Sep 082017
 

Selon le canon 1311 du code de droit canonique (CIC), « L’Eglise a le droit inné et propre de contraindre par des sanctions pénales, les fidèles délinquants ». Mais selon ce même code, et, s’appuyant en cela sur l’Evangile de ce dimanche, «l’ordinaire (l’autorité ecclésiastique) aura soin de n’entamer aucune procédure judiciaire ou administrative en vue d’infliger ou de déclarer une peine que s’il est assuré que la correction fraternelle, la réprimande ou les autres moyens de sa sollicitude pastorale ne peuvent suffisamment réparer le scandale, rétablir la justice, amender le coupable » (Can.1341). Car la loi suprême de l’Eglise, celle qui est la forme de toutes les autres, consistera continuellement à rechercher par dessus tout le salut des âmes (cf. Can.1752).

Ainsi, si l’Eglise est et sera toujours mue par la charité et la miséricorde, elle aura toujours à cœur, comme une mère aimante, de guider le chrétien pécheur vers la conversion intégrale. Voilà pourquoi il existe dans chaque diocèse un tribunal ecclésiastique que nous appelons l’Officialité dans lequel les juges exercent la loi au nom de l’évêque qui lui-même agit au nom du Christ comme successeur des apôtres en vue de la sanctification de son peuple. Mais contrairement à la loi civile, où « nul n’est censé ignorer la loi », selon le canon 1323, « N’est punissable d’aucune peine la personne qui, lorsqu’elle a violé une loi ou un précepte : n’avait pas seize ans accomplis ; ignorait, sans faute de sa part, qu’elle violait une loi ou un précepte (…) ; a agi sous la contrainte (…) ».

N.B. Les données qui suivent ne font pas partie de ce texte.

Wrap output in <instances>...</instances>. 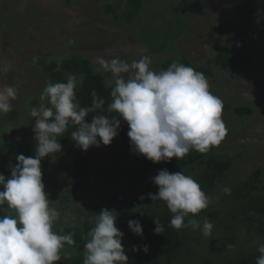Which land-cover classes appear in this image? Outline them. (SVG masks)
Segmentation results:
<instances>
[{"label":"trees","instance_id":"1","mask_svg":"<svg viewBox=\"0 0 264 264\" xmlns=\"http://www.w3.org/2000/svg\"><path fill=\"white\" fill-rule=\"evenodd\" d=\"M163 1L105 0L99 8L104 17H113L117 20L115 23L122 24L123 27H120L125 28V33L137 29L136 41L142 46L146 45L151 54L159 53L158 57L164 59V70H167L171 63L178 62L202 72L209 81L216 75L213 66L215 71L228 73L232 80L240 74L248 73L246 71L250 69H262V66L257 65L254 53L249 52H257L258 43H250L249 39L253 36L251 40L260 42L258 37H264V24L258 32L252 31L256 19L264 14V0H235L229 4L236 17L220 14L213 18L214 22L208 30L217 41L209 48V59L201 65L194 64L182 54L174 58L172 52L177 51L176 41L180 35L191 29L193 22L203 14L206 5H203L204 0H169L167 5ZM70 3L72 0H65V4ZM172 4L183 5L185 9L194 10L197 15L193 14L183 21L179 17V11L175 9V24L171 25V18H167L165 8L168 5L172 7ZM90 18L95 25L97 18L102 19L94 13L87 20ZM106 24L105 21V29L108 31ZM93 28L88 21L87 27L81 30L80 34L93 36ZM201 34L207 37V33ZM169 42L171 43L167 47L166 43ZM242 49L246 51L243 52ZM72 53L49 61L39 58L36 61L40 68L36 70L37 79L40 80L38 83H66L69 75H75L81 81L76 91V99L81 107L92 106L93 90L98 98L105 101L103 108L89 113L85 122L91 123L96 114L116 116V113L107 111L113 87L110 73H96L95 63L88 55ZM29 94L22 101L25 106L20 107L21 111L26 108L25 116H30L31 108H38L41 103V95L38 97L35 91ZM232 101L234 97H229L228 101L223 102L224 112L231 111L238 117L247 118L255 115V109L250 103L234 105ZM45 104L47 105V101ZM19 110L12 108L11 112L0 115V174H3L6 180L11 176L10 166L17 163V155L35 156V133L31 124L21 118ZM259 115L263 116L264 112ZM13 123H16L17 127H12ZM226 127L228 135L231 134V126ZM77 128L78 126L71 125L62 136L57 137L62 144L61 152L69 151V156L63 158L59 156V152L41 160L44 190L49 200L57 198V202L51 201V206L55 202L54 207L61 212V218L56 222L54 231L61 235L72 232L75 240L74 246L66 245L62 252V255L66 253L68 258L62 257L57 264H83L84 244L90 239L88 233L95 225L96 215L104 208L114 211L117 216L116 227L124 233L122 244L129 258L128 264H256L261 255L258 245L264 243V165L243 171L240 167L243 151L230 153L225 147L222 149L219 146L206 154L193 150L183 159L173 158L167 163L154 164L132 151L127 136L129 128L123 120L118 135L113 138L111 144H101L100 152L96 154L93 146L87 151H82L71 140V132ZM97 139L99 140V137ZM118 141L121 146H116ZM53 157L58 166L76 170L77 180L72 188H64L62 181L65 171L57 168L55 176L51 174ZM239 167L242 169L238 173ZM164 169L170 173L181 171L191 176L213 201L195 217L189 214L185 223L188 219H196L201 224L205 217L210 216L217 223L219 234L205 237L199 227L195 230L190 226L176 230L170 226L173 214L169 212L166 203L153 202L148 198L149 193L155 194L158 191V186L152 183L151 178ZM224 188H230L231 193L226 195ZM141 196H144L143 200L139 198ZM79 200L83 205L81 202L79 204ZM5 214H9L6 204L0 207V216ZM154 219L164 226L163 233L154 234ZM129 220L140 221L142 236L131 232L128 227ZM145 245L147 252L143 251ZM134 247L139 250L134 251ZM203 249L202 257L205 258L198 261L196 251Z\"/></svg>","mask_w":264,"mask_h":264},{"label":"clouds","instance_id":"2","mask_svg":"<svg viewBox=\"0 0 264 264\" xmlns=\"http://www.w3.org/2000/svg\"><path fill=\"white\" fill-rule=\"evenodd\" d=\"M151 64L148 55L131 63L118 57H96L94 71L111 75L113 87L107 111L117 115L96 114L91 123H86L85 118L105 104L95 90L91 92L92 106L81 107L76 99L81 83L77 76L69 75L66 83H46L39 107L30 110L35 119V156L17 155V163L10 166V178L6 180L0 174V207L6 204L9 213L0 216V264H56L62 257L68 258L66 253L62 255L65 246L75 245L72 232L61 235L54 231L61 212L51 206L41 169L43 158L61 152L57 137L69 126H78L71 132V140L87 151L92 146L110 145L123 120L129 128L132 151L154 164L183 159L193 150L206 154L225 139L228 129L222 119L224 103L212 94L205 75L178 62L161 71L153 70ZM7 70L10 64L0 59V71ZM17 94L16 86H0V115L12 111L11 101L17 99ZM151 179L158 191L149 193L148 198L166 203L173 214L171 227H200L196 219L185 223L189 214L195 217L213 203L197 181L181 171L170 173L167 169ZM223 191L226 195L231 193L230 188ZM139 198L143 200L144 196ZM116 222L114 211L107 208L96 215L95 225L88 233L90 239L84 244L83 264H128L122 244L124 233ZM154 223V234L163 233L159 220L154 219ZM128 227L132 233L143 235L139 220H129ZM212 229L213 224L205 219L203 236H210ZM147 250V245L143 246V251ZM258 251L261 255L256 264H264V243L258 245Z\"/></svg>","mask_w":264,"mask_h":264},{"label":"rangeland","instance_id":"3","mask_svg":"<svg viewBox=\"0 0 264 264\" xmlns=\"http://www.w3.org/2000/svg\"><path fill=\"white\" fill-rule=\"evenodd\" d=\"M74 1L78 4L75 5V7H77L80 10V15L82 16V17L80 16L78 20L79 22H81L82 20V24H78L79 27L83 30L84 28L87 27L89 21L94 26L93 36H86L80 34L81 30L76 25H74L75 24L74 22L73 24H70L68 26H62V24H60V22L62 21V13L58 10L55 0H44L45 5H40V4L28 5V0H14V2H16V5H18V9H15V11L21 13L20 16L17 17L16 21L18 23H25L28 25H32L34 27L33 30H35L36 33L39 35L37 40H34V48L39 49L42 44L44 45V48L40 49L41 50L39 56L40 59H45V60L59 59L63 56L68 55L70 51L75 52L77 50L85 55H88L93 60L94 63H95V58L99 56H103L106 59H112L118 57L121 60L128 61L129 63H131L132 60H139L142 55L150 56L149 54H147L148 49L145 47L146 45L142 46L140 42L135 40L132 30L125 33L124 28L120 27V26L123 27V25L120 23H115V21L117 20H115L113 17H104L101 14L98 1L101 2L103 0H94L95 3L93 4L92 2L90 1L88 2L87 0H78V1L72 0V2ZM87 2L88 4L84 5ZM203 2H204L203 5L206 4L204 12L206 9H208V11L209 9L211 10L221 9L217 7L218 3H222L220 0H204ZM165 3L166 5L168 4V2ZM168 6H166L165 9H167L166 10V15L168 16L167 18H171L170 19L171 25L175 24L173 20L175 14L174 12H176L175 9L179 11V17L183 21H186L189 17H192L193 14L197 15V13H194L195 12L194 10L191 11L185 9V6L183 5L175 6L172 4V7L170 6L168 7ZM27 8L35 12L27 13L29 11L28 10L26 12L27 14L26 13L24 14ZM93 13L94 15H98L99 17H101L106 21L107 23L106 27L108 28V31L107 29H105V21H103L100 18H97L95 20L96 25L93 23L92 18L85 20L88 17H91ZM210 13L212 12L210 11ZM84 16L86 18H84ZM141 17L142 15L139 18ZM209 17L210 16H208L207 14L206 19H209ZM66 21L67 20L65 18L64 22ZM0 22L2 21L0 20ZM14 22H15L14 19L10 20V24H13ZM198 22L201 24L200 26H198L197 29L195 28V26H191V29L187 33V35L183 36L182 42L180 43V41H178L177 50L179 49L180 52H184V50H188L189 48L196 46L198 40L202 38L201 32H204L205 28H207V24H205V20L202 19V17L198 19ZM16 31L19 32L20 30L16 29ZM195 32L198 34L196 35ZM94 35L96 36L94 37ZM258 39L260 40V37H258ZM42 42H46V43L44 44ZM255 42L258 43L256 44L258 50L264 49V40L262 42L261 41L260 42L255 41ZM11 43L12 41L8 43V46L9 44L11 46ZM170 43L171 42L166 43L167 47H169ZM83 44H85L86 46H84ZM242 50L243 52L246 51V49H242ZM158 54L159 53H156L155 55ZM14 61H10L11 64L10 73L8 72L6 76L4 75L5 76L4 78L0 79V86H5V85L14 86V83H16L15 75L21 73L22 78L25 82V86L23 87H28L30 85L29 83L33 82L34 80L33 77L27 76L26 70H28L29 68L25 66V63L18 65V61L15 62ZM151 67L155 71L162 70L160 66H156L155 64H151ZM226 74L228 75V73ZM241 75L245 76L247 75V73ZM243 80H244L243 81L244 86L235 85L236 88H234V91L236 89L239 92V94H241L242 96L246 92H248V94L246 93V95H244L246 96V99L243 98V102L250 103L255 109V116L258 117L260 112H264V91L263 89L262 90L251 89V86L255 88L258 82L249 80L247 78H243ZM41 83L44 84L43 82ZM226 83H228V80H226ZM231 83L233 82H230V84ZM244 87H248V89L250 87L249 89L250 92L248 90H244L243 89ZM23 90H25V88H23L21 91ZM228 92L233 93V91L229 89ZM222 101L225 102L224 99H222ZM256 113L258 114L256 115ZM24 118L29 122V124H31V128L33 129L35 125V119H33L31 116H25ZM252 118H251L252 121H245L240 117H236L235 115H232V112L223 113L222 115V119L224 123L226 125L231 126L232 129H231V134L225 137V139L221 142L219 147H222V149L223 147H225L230 153L243 151L242 152L243 162H241L240 165V167L243 168V171L255 168L260 165H264V115L263 116L259 115L260 119H254V118L252 119ZM12 127H17V124L13 123ZM116 146H121L119 141L117 142ZM93 147L95 149V153L98 154L100 152L99 147L96 146ZM59 154L57 155L66 158L67 156L70 155V152L62 151ZM52 160L54 161V157L52 158ZM52 164H53V168L51 165L50 172L54 176L56 174L57 168H59L58 167L59 164L57 161H54ZM240 167L237 168L238 173L242 169ZM238 178L240 177L238 176ZM66 179L67 178H64V180ZM94 181H96V179ZM64 185H68V182L64 183ZM50 201H55V199L51 198ZM80 202L81 200H79V204ZM205 219L213 224L211 235L219 234L217 223L215 222V220L210 216L205 217ZM203 223L204 221L200 224L199 227L200 231H202ZM203 252L204 249L196 251V254L198 255L197 257L198 261L204 260L205 257L204 256L202 257Z\"/></svg>","mask_w":264,"mask_h":264},{"label":"flooded vegetation","instance_id":"4","mask_svg":"<svg viewBox=\"0 0 264 264\" xmlns=\"http://www.w3.org/2000/svg\"><path fill=\"white\" fill-rule=\"evenodd\" d=\"M78 1V0H77ZM88 2H92L95 3L94 0H87ZM109 1V0H107ZM165 2H169L167 0H164ZM163 1V2H164ZM222 3H218L216 6L218 8L221 9H217V11H214L213 13H211L212 17L215 16H219L220 14L223 15H229L231 16V12H230V8L229 3H232L235 0H220ZM83 2V1H82ZM85 3L84 5L88 4ZM105 2V0L99 2L98 1V5H102ZM55 3L57 5L58 10L62 13V23L60 22V24H62V26H68L70 24H73V22L75 23L74 25H76L80 30H82L78 24H82V20L81 22H79V18H80V10L75 7V5H78L75 1L70 3V4H65V0H55ZM45 5L44 4V0H28V5ZM82 4V3H81ZM210 5V4H209ZM227 5V6H226ZM15 9H18V5H16V2H14V0H0V20L2 22H0V59H3L5 61H7L10 64V61H18V65L25 63V66L27 68H29L28 70H26L27 72V76L28 77H33L34 80L33 82H30L28 87H23L25 86V82L22 78V74L18 73L15 75V79H16V83H14V86L17 87L18 90V94H17V99L12 101V108H16V109H20L19 111H21V105L24 107L25 105L22 103V101H24L23 99L30 95L29 93L31 91H35L37 96L39 97L41 95L42 90L44 89V87L46 86V84L41 85L38 82H40L39 79H37V71L35 70V68H37V70H39L40 68H38V64H37V60H39V56L41 53V48H44V45L42 44L40 46L39 49L34 48V40H37L38 38V34L36 33L35 30H33V26L32 25H28L25 23H18L16 21L17 17L20 16L21 13H18L17 11H15ZM29 10V11H28ZM28 11V12H27ZM208 11V10H207ZM211 11V9H209V12ZM34 13L35 11H32L31 9L27 8V10H25V13ZM26 13V14H27ZM210 15V13H208ZM15 16V18H14ZM82 17V16H81ZM66 18V22H64ZM84 18H86L84 16ZM15 20V22L13 24H10V20ZM87 20V19H85ZM140 24V23H139ZM197 24V21H196ZM264 24V14L262 15V17L259 16V18L256 19V22H254L253 26H252V31H254V33L262 27V25ZM73 26V25H71ZM195 28H198V25H195ZM16 29H19L20 31L17 32ZM125 29V28H124ZM195 29V30H196ZM132 32L134 34V38L136 40V35H137V29H132ZM195 34L197 35L198 33L195 32ZM202 35V34H201ZM204 36H202L203 38ZM253 38V36H252ZM252 38L249 39L250 43H254V39L251 40ZM264 40V37L262 36V39H260V41L262 42ZM12 41L11 46L8 43ZM14 41V42H13ZM42 43H46V42H42ZM49 47V46H48ZM47 49V48H46ZM257 52H254L253 50H249L250 53H254V59L257 63L258 66H264V49L263 50H256ZM72 51H70L71 53ZM82 53L80 51H75L73 53ZM72 53V54H73ZM14 57V58H13ZM14 61V62H15ZM49 61V60H48ZM35 64V65H34ZM11 65V64H10ZM11 68V67H10ZM10 73V70H7L6 72L0 71V79L4 78L6 76L7 73ZM12 72V71H11ZM5 75V76H4ZM243 78H247L249 80H253L258 82V84L256 85L255 88H253V86H251V89H260V87L263 85L264 83V76L260 75V76H253V75H249L248 77L242 76L241 74L236 77L234 80H232L231 82L233 83H226L224 84V88H219V90H215L212 86H210V91L212 92V94L218 96L219 98L225 99L229 97H234V104L238 105L241 103H246L243 102V98L246 99V93L248 94V92H246L243 96L241 94H239V92L234 88L235 85L236 86H244L243 83ZM262 80V81H261ZM260 81V82H259ZM48 83V82H47ZM254 85V84H253ZM10 86V85H8ZM22 87V88H21ZM23 88H25V90L21 91ZM21 89V90H20ZM229 90H232L233 93H229ZM244 90H248L250 92V87L248 89V87H244ZM264 91V89H263ZM250 94V93H249ZM248 101V100H247ZM231 102V100H230ZM21 118L26 121L25 114H26V108L25 110L21 111ZM232 115H235L232 112ZM257 115V113H256ZM236 117H238L237 115H235ZM245 121H252L251 118H247V117H240ZM254 119H260L259 115L257 116H253ZM252 118V119H253ZM67 160V159H66ZM68 163V162H67ZM70 164V163H69ZM59 169L63 170V172L65 173V175L63 176V185L64 183L68 182V185H64V188H72L73 185L75 184L76 180H77V176H76V180L73 183V180H71V178H67V174L71 172V169H67V166H58ZM68 170V171H67ZM55 176V175H54ZM64 178H67L66 180H64ZM73 183V184H72ZM62 184V183H61ZM55 201L57 202V198H54ZM55 202L52 204V207H54Z\"/></svg>","mask_w":264,"mask_h":264},{"label":"crops","instance_id":"5","mask_svg":"<svg viewBox=\"0 0 264 264\" xmlns=\"http://www.w3.org/2000/svg\"><path fill=\"white\" fill-rule=\"evenodd\" d=\"M229 7H231V6L229 5ZM207 10L208 9H206L205 12H203V14H201V16H199L191 25V26H195V25L200 26L201 23L198 22V19L202 17V19L205 20V24H207V28H205V31L202 33H207V37H203V38L199 39L195 47L189 48L188 50H184V52H180L179 49L176 52H172V56L174 58L179 57L182 54V55L188 57L196 65H201V64L205 63L207 61V59H209V57L211 55V51L209 48L216 43L217 39H216V37L213 38L214 35H212V33L209 32V30H208V28H210L211 23H213L214 17H212L211 16L212 14ZM214 11H217V9L211 10L212 13ZM230 12H231L232 17L237 16L236 13L233 12V10H231V8H230ZM208 13H210V15ZM207 14H208V16H210L209 19H206ZM215 17L217 18V16H215ZM196 21H197V24H196ZM189 31H190V29L180 35L179 39L176 41V48H177L178 41H180V43H181L183 36H186ZM147 54H149L151 56L152 64H155L156 66H160V68L162 69V65L164 64V59H162L160 56L158 57V55L151 54L148 51H147ZM214 69H215V67L213 66V71L216 72V75L214 78L209 80V84L215 90H219L220 87L224 88V84H226V80H228V84L232 81V79H230V77L225 72H223L222 70H220V71L216 70L215 71ZM162 70H164V69H162ZM246 72H248L246 77H248L249 75H253V76L263 75L264 76V66L262 65V69L253 68V69H250ZM262 89H264V83L260 87V90H262ZM257 90H259V89H257ZM224 100L228 101V98L225 97ZM234 105H236V104H234ZM229 112H231V111H228V112L223 111V113H229Z\"/></svg>","mask_w":264,"mask_h":264},{"label":"water","instance_id":"6","mask_svg":"<svg viewBox=\"0 0 264 264\" xmlns=\"http://www.w3.org/2000/svg\"><path fill=\"white\" fill-rule=\"evenodd\" d=\"M76 176H77V172H76V170L73 169V168L71 169V172L67 174V178H68V177L71 178V180H73V183H74V181L76 180ZM73 183H72V184H73Z\"/></svg>","mask_w":264,"mask_h":264}]
</instances>
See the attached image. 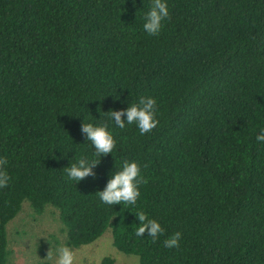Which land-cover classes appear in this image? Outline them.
Returning a JSON list of instances; mask_svg holds the SVG:
<instances>
[{
	"label": "trees",
	"instance_id": "obj_1",
	"mask_svg": "<svg viewBox=\"0 0 264 264\" xmlns=\"http://www.w3.org/2000/svg\"><path fill=\"white\" fill-rule=\"evenodd\" d=\"M165 2L149 35L152 0H0V264L24 202L32 216L56 209L70 248L109 228L137 264H264V0ZM141 97L159 120L144 135L126 116ZM84 123L107 126L112 153L96 155ZM81 158L99 160L94 175L70 180ZM124 160L148 182L135 206L105 204L97 193ZM137 211L163 234L137 237Z\"/></svg>",
	"mask_w": 264,
	"mask_h": 264
},
{
	"label": "clouds",
	"instance_id": "obj_2",
	"mask_svg": "<svg viewBox=\"0 0 264 264\" xmlns=\"http://www.w3.org/2000/svg\"><path fill=\"white\" fill-rule=\"evenodd\" d=\"M169 17L168 6L165 0H152L150 11L145 15L143 28L149 35H159L161 32L162 21ZM157 101L152 97H141L138 103H132L126 109L127 123L136 124L141 135L152 132L158 125L159 120L156 118ZM114 119L115 124L123 129L125 122L121 119L125 112L111 111L107 114ZM83 132L87 133V140L92 143L97 156L112 153L116 147V141L113 135L108 131L106 125L95 126L92 123L83 124ZM257 141H264V129L256 137ZM99 160H88L81 158L77 163H72L70 167L65 168L67 177L70 180L81 181L92 173V167ZM7 164L6 158H0V188L8 186L10 177L3 166ZM140 166L135 161L124 160L120 170L112 175L106 188L98 192L100 200L108 205L124 204L135 206L140 196L139 186L147 184V180L141 176ZM137 219L140 221L139 226L135 228L137 237L148 236L155 240L163 234V228L155 220L150 219L145 212L137 211ZM181 233L176 232L164 241L167 248H178ZM47 259L53 261V264H74L76 260L75 252L66 245L59 246L55 253L50 249Z\"/></svg>",
	"mask_w": 264,
	"mask_h": 264
},
{
	"label": "rangeland",
	"instance_id": "obj_3",
	"mask_svg": "<svg viewBox=\"0 0 264 264\" xmlns=\"http://www.w3.org/2000/svg\"><path fill=\"white\" fill-rule=\"evenodd\" d=\"M61 227L53 207H46L40 215L32 216L27 204L22 203L17 214L6 224L7 248L10 250L7 264H36L48 260L50 249L55 253L64 245ZM40 247L42 250L39 251ZM71 249L76 254L74 264H96L104 255L111 256L116 264H137L135 255L124 254L112 246L109 228L93 242Z\"/></svg>",
	"mask_w": 264,
	"mask_h": 264
}]
</instances>
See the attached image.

Ainsi l’Eglise peut-elle infliger des peines aux chrétiens de différents niveaux et de différentes manières menant le récalcitrant à résipiscence. La plus connue et la plus radicale reste l’excommunication, qu’elle soit latae sententiae (l’excommunication est contractée par le contrevenant sans jugement, par le simple fait de poser l’acte répréhensible), ou ferendae sententiae (après un jugement positif et officiel de l’Eglise) dont l’Evangile nous dit qu’elle a pour conséquence de considérer le fautif « comme un païen et un publicain », même si le caractère baptismal ne saurait jamais lui être enlevé. Cela signifie qu’à une personne excommuniée, il est défendu (sauf en cas de danger de mort), pour un prêtre, de célébrer n’importe lequel des actes de culte de l’Eglise ; et pour tout fidèle (prêtre ou laïc) de recevoir n’importe quel sacrement.

Citons les cas d’excommunications latae sententiae qui devraient être connus de tous afin qu’ils ne se produisent jamais : la profanation des espèces consacrées, la violence physique sur la personne du souverain pontife, l’absolution du complice (pour un prêtre), l’ordination épiscopale sans mandat pontifical (pour un évêque), la violation directe du secret sacramentel (pour un prêtre), l’apostasie, l’hérésie et schisme, l’avortement (pour toute personne qui « procure » un avortement et si l’effet s’en suit, qui incite, participe d’une manière ou d’une autre).

La levée de l’excommunication faite par le pape dans certains cas, par l’évêque ou par un prêtre dans d’autres, signifie alors que le fautif s’est vu réintégré dans la pleine communion avec l’Eglise et jouit à nouveau de tous ses droits en tant que fidèle de l’Eglise catholique.